Just because you put lipstick on a pig......

sixdollarchampagne
14th September 2008, 02:21
In 1981, when General Jaruzelski, in service to his Russian masters, imposed martial law by suppressing the workers' movement Solidarnosc, one of the things that happened was that striking Polish miners were gunned down in a mine by the Polish Army. So, yes, it is a real shame that Jaruzelski, Kania & Co. apparently cannot be executed.

sdc

Chapaev
14th September 2008, 05:08
Jaruzelski did not impose martial law under Russian pressure. The Russians had rejected the option of military intervention in Poland. The decision to impose martial law was made entirely by the Polish leadership.
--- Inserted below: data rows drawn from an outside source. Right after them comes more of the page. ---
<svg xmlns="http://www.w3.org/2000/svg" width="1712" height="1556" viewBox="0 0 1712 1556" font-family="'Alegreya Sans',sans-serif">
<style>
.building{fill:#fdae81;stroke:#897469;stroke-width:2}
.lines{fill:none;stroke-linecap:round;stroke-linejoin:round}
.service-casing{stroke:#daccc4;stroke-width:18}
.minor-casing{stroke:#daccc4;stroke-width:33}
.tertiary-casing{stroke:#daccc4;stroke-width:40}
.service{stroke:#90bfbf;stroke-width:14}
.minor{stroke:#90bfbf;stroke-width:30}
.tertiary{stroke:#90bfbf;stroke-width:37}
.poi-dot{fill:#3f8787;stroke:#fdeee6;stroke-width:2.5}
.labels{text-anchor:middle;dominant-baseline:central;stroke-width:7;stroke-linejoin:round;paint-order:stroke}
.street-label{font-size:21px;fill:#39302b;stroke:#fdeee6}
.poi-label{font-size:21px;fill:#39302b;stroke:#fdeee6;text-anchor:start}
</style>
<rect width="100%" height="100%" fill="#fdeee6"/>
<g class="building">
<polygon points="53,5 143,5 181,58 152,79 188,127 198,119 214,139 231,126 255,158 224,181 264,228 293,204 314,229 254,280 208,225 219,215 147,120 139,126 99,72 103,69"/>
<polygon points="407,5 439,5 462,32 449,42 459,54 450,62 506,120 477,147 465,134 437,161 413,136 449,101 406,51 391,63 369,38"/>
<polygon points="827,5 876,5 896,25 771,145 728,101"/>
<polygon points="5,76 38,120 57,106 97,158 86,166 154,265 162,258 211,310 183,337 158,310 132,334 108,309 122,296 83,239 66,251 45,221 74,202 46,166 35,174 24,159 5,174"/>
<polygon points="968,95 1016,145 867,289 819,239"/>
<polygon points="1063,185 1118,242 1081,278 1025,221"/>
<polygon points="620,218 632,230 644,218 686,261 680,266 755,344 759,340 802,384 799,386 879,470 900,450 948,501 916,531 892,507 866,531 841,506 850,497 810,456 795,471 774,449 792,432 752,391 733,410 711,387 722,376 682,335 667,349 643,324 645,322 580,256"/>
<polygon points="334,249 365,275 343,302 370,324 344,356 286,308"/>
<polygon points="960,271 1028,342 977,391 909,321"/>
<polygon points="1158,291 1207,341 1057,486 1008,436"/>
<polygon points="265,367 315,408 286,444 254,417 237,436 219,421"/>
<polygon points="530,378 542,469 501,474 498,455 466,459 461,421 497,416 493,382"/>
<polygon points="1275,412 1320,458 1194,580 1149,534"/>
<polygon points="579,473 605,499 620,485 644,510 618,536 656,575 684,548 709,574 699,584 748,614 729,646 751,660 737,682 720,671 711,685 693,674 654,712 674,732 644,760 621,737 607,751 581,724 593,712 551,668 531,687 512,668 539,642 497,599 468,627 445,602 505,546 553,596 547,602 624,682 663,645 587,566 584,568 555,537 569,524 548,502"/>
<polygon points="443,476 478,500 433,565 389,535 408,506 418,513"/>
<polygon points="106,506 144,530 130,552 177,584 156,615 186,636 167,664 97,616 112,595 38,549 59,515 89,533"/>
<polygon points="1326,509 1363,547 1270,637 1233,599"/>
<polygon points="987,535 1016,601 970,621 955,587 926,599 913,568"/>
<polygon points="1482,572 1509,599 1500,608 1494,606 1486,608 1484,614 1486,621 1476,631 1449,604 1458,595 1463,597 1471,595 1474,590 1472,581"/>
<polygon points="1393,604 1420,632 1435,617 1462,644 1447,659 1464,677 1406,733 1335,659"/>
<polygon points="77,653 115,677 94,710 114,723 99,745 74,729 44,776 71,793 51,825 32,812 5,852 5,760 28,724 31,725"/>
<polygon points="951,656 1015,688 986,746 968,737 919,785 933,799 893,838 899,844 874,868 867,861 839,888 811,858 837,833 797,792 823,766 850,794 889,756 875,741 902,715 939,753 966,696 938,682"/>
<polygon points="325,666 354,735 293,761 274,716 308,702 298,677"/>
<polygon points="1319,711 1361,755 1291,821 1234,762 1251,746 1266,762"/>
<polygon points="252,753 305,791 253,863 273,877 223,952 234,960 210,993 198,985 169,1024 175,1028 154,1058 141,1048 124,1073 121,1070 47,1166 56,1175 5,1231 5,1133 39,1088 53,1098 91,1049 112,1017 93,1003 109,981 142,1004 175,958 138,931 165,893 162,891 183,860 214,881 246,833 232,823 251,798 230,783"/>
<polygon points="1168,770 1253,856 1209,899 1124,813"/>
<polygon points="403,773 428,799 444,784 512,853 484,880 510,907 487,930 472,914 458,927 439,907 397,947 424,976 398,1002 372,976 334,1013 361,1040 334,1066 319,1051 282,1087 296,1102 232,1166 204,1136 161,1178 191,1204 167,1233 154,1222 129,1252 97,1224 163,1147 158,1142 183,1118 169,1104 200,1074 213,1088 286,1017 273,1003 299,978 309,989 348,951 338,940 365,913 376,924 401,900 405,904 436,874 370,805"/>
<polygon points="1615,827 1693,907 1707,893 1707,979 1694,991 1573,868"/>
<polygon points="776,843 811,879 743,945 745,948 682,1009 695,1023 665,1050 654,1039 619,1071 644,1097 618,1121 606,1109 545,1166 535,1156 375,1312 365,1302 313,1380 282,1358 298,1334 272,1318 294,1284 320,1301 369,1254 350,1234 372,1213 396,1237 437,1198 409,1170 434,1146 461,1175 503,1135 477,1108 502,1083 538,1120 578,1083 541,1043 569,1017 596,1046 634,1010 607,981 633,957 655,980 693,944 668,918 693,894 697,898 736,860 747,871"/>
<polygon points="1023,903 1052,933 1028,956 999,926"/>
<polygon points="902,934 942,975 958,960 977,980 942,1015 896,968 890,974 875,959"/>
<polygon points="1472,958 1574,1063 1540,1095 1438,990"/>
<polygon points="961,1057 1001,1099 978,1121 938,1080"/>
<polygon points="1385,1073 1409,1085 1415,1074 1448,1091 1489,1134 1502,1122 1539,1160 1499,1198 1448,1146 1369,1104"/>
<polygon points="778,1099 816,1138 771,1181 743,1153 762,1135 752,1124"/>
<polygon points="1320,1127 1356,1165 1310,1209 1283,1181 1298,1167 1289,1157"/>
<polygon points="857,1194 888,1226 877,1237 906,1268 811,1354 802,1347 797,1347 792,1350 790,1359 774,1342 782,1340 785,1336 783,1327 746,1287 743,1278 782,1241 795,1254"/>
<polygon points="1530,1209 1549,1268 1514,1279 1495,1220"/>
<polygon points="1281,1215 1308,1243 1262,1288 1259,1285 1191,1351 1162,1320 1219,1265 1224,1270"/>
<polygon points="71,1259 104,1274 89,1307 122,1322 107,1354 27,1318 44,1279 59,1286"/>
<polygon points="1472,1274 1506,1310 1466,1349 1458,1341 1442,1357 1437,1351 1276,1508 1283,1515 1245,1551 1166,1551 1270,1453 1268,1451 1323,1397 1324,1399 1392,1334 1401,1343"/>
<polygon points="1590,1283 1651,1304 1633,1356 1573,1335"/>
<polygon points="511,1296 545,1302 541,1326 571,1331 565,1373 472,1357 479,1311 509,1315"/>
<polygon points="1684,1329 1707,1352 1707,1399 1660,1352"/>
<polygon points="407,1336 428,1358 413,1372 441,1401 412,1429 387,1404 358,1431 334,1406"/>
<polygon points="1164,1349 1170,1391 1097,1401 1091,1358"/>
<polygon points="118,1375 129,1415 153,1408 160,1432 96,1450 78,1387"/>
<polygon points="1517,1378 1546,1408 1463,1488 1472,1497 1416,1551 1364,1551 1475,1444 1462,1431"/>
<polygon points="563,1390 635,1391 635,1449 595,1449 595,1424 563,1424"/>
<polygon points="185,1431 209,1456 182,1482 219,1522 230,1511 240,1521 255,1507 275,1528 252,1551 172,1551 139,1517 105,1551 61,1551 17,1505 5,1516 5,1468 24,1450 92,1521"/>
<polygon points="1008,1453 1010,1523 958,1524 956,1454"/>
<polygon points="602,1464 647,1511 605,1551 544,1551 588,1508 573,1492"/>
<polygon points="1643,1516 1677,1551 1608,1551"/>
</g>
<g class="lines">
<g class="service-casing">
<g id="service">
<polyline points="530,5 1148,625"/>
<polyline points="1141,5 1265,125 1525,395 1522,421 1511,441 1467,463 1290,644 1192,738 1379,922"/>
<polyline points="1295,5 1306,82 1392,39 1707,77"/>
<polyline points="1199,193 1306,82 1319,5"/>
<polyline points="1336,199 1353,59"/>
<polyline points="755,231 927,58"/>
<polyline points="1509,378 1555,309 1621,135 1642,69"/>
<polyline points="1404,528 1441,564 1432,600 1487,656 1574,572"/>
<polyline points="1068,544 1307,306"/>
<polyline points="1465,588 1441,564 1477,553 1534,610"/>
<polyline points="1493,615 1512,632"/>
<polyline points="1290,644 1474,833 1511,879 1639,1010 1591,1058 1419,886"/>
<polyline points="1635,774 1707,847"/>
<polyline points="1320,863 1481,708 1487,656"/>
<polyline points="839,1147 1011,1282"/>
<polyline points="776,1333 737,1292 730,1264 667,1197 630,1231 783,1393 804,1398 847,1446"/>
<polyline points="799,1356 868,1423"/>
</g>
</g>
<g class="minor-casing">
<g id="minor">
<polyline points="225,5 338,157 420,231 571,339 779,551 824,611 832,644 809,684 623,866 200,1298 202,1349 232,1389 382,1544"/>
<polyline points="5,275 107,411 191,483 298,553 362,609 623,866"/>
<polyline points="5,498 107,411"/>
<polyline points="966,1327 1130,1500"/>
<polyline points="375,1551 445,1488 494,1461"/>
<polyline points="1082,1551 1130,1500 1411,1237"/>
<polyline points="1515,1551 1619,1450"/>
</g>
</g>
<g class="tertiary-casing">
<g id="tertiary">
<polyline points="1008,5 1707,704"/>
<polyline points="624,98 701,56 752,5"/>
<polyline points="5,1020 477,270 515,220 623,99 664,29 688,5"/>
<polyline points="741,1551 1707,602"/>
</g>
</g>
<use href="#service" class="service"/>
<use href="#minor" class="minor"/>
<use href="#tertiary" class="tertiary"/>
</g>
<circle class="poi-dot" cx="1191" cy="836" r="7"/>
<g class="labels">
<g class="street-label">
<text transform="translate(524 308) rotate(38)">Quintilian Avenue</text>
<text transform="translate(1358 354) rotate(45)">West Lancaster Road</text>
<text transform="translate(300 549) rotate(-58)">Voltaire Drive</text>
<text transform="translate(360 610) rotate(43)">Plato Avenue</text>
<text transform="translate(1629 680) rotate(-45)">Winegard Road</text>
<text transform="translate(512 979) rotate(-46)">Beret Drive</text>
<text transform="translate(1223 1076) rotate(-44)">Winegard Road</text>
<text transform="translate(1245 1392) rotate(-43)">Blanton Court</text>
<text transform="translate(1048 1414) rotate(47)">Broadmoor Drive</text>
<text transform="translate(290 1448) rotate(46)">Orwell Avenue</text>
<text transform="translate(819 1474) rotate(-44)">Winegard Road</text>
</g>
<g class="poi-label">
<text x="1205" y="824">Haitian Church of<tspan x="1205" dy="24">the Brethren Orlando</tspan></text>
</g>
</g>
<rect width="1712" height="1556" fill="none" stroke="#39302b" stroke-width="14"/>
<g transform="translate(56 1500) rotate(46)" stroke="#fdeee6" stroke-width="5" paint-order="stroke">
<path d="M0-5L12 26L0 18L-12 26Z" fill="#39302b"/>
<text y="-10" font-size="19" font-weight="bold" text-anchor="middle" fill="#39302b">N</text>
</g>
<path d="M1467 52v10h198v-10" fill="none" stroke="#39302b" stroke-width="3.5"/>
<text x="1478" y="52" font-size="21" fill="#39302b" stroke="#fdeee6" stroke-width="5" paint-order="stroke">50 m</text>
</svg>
Nor was Solidarnosc a proletarian movement. It had ties to the CIA, the Vatican, and bourgeois proxies masquerading as trade unions such as the AFL-CIO. The Polish workers' movement was in fact united under the Central Council of Trade Unions (Centralna Rada Zwiazków Zawodowych) which organized over 12 million workers.

Chapaev
15th September 2008, 17:19
A Polish socialist Piotr Ikonowicz on Jaruzelski and the situation in Poland:



http://www.guardian.co.uk/commentisfree/2008/sep/15/poland.russia?showallcomments=true
Politicians, especially rightwing politicians, and especially President Kaczynski, want to rewrite history. They call it "historical policy". I hate it. They can't supply flats, healthcare, good jobs, pensions, decent wages. Instead they'll throw Jaruzelski to the mob. But nobody is buying it. Two million have already emigrated. People want a better life, not revenge.

communard resolution
19th September 2008, 20:22
Ah, there goes my good friend Velior again... always ready to defend criminals of all shades. Jaruzelski, that legendary friend of the working class who sent the masses back to work with guns in their back.
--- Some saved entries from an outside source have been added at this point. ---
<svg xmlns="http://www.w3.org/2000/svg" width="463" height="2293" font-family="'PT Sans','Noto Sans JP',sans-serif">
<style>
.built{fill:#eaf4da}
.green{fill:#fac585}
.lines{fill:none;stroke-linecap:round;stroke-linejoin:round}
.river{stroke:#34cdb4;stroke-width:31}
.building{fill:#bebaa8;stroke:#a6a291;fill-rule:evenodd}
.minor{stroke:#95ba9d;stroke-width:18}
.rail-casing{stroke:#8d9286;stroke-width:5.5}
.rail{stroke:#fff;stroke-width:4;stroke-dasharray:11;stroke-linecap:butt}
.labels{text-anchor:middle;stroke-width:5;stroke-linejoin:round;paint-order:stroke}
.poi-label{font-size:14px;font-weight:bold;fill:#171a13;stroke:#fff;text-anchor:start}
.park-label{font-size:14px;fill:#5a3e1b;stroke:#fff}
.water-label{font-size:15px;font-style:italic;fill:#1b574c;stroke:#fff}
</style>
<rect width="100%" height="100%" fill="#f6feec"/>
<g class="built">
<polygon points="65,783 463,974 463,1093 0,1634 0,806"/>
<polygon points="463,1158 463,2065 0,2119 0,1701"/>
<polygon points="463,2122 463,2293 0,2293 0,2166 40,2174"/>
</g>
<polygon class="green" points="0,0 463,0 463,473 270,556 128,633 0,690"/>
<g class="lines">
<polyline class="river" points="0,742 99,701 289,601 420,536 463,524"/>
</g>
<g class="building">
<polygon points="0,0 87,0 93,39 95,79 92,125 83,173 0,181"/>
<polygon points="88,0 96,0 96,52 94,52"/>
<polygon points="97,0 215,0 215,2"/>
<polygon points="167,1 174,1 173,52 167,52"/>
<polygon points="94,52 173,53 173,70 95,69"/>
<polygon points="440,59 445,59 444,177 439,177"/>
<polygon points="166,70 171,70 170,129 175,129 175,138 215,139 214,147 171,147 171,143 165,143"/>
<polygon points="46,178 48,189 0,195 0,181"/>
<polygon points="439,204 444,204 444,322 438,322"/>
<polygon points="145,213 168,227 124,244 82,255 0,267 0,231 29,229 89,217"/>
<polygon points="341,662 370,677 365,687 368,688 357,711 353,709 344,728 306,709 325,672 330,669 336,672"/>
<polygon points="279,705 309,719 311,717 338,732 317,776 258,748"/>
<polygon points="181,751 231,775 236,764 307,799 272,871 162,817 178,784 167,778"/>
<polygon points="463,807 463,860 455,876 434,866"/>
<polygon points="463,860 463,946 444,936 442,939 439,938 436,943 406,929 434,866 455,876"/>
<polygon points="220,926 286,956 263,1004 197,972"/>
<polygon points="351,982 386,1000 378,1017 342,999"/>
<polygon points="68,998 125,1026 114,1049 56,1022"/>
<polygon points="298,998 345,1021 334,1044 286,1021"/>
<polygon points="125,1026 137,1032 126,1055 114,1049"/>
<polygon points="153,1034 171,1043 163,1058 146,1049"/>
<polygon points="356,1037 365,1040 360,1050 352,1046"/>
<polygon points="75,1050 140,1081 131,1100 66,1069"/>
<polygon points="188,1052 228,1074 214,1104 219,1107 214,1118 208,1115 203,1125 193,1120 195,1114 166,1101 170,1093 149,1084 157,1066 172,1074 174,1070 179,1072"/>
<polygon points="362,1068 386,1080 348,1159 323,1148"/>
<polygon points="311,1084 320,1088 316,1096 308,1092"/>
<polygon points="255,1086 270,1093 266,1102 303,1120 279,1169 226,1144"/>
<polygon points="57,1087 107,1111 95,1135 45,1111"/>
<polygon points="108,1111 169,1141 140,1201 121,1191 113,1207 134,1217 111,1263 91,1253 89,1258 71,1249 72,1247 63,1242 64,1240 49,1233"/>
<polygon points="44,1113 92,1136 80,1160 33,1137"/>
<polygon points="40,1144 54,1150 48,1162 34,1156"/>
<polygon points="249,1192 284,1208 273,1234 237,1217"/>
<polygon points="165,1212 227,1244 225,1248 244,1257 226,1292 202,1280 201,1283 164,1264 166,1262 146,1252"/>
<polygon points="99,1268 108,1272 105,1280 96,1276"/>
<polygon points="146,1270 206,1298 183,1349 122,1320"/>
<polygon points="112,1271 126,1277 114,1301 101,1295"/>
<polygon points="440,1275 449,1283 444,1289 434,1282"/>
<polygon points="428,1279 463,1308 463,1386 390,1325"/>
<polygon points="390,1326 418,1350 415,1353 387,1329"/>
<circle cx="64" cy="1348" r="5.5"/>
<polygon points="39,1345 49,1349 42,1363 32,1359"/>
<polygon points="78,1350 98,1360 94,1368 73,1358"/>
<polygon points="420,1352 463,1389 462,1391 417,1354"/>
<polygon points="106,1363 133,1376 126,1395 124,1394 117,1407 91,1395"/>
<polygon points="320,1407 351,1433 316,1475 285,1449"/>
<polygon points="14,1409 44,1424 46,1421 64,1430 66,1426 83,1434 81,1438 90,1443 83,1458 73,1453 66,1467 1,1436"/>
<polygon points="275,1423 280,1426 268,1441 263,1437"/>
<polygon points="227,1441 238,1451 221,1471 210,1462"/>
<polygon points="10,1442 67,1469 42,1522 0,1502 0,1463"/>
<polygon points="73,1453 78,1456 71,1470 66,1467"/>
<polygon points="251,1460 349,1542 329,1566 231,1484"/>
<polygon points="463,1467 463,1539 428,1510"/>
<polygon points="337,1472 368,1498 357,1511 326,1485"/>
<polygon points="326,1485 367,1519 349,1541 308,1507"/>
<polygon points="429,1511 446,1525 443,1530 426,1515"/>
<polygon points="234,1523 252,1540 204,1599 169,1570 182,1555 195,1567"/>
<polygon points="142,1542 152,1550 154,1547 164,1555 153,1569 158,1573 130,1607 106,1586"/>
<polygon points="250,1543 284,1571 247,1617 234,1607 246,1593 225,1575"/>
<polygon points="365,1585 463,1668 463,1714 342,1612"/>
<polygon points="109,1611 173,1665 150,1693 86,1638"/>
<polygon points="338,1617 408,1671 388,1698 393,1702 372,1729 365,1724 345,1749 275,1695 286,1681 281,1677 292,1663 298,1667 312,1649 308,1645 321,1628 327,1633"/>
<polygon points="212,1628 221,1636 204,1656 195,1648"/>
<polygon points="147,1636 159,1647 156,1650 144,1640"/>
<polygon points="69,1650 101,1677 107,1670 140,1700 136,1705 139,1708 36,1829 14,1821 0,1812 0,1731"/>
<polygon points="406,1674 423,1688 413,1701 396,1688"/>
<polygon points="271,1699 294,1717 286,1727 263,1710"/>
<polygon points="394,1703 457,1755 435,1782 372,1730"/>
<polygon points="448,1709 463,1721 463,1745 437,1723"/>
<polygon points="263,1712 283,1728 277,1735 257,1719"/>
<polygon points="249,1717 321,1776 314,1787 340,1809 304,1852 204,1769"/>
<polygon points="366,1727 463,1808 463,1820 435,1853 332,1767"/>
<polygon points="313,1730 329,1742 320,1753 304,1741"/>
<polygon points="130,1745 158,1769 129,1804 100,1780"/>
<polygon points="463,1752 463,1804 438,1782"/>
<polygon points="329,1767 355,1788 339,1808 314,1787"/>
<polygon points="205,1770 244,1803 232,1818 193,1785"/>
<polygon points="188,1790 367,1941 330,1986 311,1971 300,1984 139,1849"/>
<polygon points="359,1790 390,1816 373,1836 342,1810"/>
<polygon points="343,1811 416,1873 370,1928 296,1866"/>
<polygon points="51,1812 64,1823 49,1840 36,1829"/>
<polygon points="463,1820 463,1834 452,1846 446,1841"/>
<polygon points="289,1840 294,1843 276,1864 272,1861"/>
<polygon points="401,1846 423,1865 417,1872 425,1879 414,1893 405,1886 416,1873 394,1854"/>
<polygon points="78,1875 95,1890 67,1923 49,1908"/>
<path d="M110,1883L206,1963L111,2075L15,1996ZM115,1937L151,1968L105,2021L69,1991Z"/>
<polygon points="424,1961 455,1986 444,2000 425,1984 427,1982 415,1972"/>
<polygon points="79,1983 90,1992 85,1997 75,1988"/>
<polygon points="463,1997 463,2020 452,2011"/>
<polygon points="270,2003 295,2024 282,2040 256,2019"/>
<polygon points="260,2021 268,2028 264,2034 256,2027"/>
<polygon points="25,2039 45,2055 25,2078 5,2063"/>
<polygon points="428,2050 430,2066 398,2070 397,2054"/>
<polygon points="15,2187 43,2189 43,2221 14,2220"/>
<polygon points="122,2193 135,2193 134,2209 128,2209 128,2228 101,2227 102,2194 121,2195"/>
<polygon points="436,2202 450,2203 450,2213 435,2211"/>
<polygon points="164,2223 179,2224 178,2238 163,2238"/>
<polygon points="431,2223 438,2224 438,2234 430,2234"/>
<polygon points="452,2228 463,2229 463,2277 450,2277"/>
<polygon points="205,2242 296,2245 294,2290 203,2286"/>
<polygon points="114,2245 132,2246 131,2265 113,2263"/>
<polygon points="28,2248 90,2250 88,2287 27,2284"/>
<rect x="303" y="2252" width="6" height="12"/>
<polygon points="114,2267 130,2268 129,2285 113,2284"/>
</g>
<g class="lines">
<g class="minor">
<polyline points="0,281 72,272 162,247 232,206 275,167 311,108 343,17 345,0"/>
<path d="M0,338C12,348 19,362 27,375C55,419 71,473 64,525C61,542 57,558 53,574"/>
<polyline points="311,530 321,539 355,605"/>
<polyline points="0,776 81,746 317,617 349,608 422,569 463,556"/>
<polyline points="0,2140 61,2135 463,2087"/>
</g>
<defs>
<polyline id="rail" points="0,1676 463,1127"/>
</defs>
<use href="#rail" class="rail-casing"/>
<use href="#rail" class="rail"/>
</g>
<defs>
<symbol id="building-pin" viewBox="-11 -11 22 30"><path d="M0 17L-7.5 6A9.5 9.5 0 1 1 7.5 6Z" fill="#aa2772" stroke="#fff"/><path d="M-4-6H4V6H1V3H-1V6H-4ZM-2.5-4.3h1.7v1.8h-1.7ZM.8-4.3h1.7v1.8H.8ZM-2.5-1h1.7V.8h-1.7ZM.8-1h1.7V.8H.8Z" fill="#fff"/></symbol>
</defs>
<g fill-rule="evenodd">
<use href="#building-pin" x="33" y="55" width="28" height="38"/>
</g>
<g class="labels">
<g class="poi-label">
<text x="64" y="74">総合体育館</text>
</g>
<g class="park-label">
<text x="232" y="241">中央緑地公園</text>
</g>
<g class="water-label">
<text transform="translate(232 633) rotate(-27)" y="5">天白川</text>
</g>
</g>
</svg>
The illegitimate regime in Poland is to be strongly condemned for this politically motivated persecution of a national hero like Jaruzelski.

National hero my arse. I second Yehuda Stern: that rotten scoundrel and butcher of the working class Jaruzelski can rot in hell.

Velior, I seem to remember you wanted to keep quiet about Poland since your knowledge about it was only very basic, as you yourself admitted? I turn my back on you for five minutes and you start blowing the trumpet for the Polish 'communists' again.

communard resolution
19th September 2008, 20:28
A Polish socialist Piotr Ikonowicz on Jaruzelski and the situation in Poland:

Despite my extremely low opinion of Jaruzelski and his ilk, Ikonowicz's statement is 100% true.

EDIT: I'm can't decide who's worse: Kaczynski or Jaruzelski. The upside of the post-1989 system seems to be that Poles are now free to emigrate. Despite that, the entire post WW2 history of Poland is a rather sad one.